I’m currently pursuing my MBA through Georgia Tech’s Evening MBA Program. My first day in Operations Management this semester, our professor told us to bring our laptops, because we’d be doing a simulation. For the last half of class, everyone participated in an online supply chain simulation. Each student was assigned a role in the root beer supply chain – factory, distributor, wholesaler and retailer. Our goal was to work together as a team to predict and meet demand and send orders, striving to minimize inventory carrying costs while avoiding inventory shortages. This was my first introduction to operations – in my undergrad work I studied communication and professional writing – so operations, supply chain management was completely new to me. But by starting off the course with what was in essence a game, I was immediately engaged and had a general sense of the larger concepts that we would delve into in the course.
So last week when I read an article on gamification, I wasn’t surprised to learn that integrating gaming into training and development is expected to see a 70% adoption rate in companies by 2014. According to the MarketingProfs article, gamification “drives performance, highlights achievement and boosts engagement.” This week while at the SCCE 12th Annual Compliance & Ethics Institute, I heard over and over from compliance professionals that they were looking for ethics training that was engaging. We were able to say that we can offer employees engaging ethics training that has an entertainment value, as well as being highly professional.

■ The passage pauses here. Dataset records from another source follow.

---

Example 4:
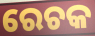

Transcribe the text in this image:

ରେଚକ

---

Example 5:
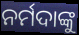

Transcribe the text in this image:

ନର୍ମଦାଙ୍କୁ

Researchers are discovering gamification is the next “big thing” in training; and at The Network we’ve been saying that for quite some time. For that very reason we chose to do something different with our training. We went away from the traditional, overly dramatic training videos with actors and opted for vector animation. We also shied away from using humor (that sometimes borders on sarcasm). Our learning blocks are interactive, including quizzes and scenarios to engage the employee so they retain their attention. If you are interested in bolstering your ethics training and increasing your employee engagement, I highly recommend looking into gamification.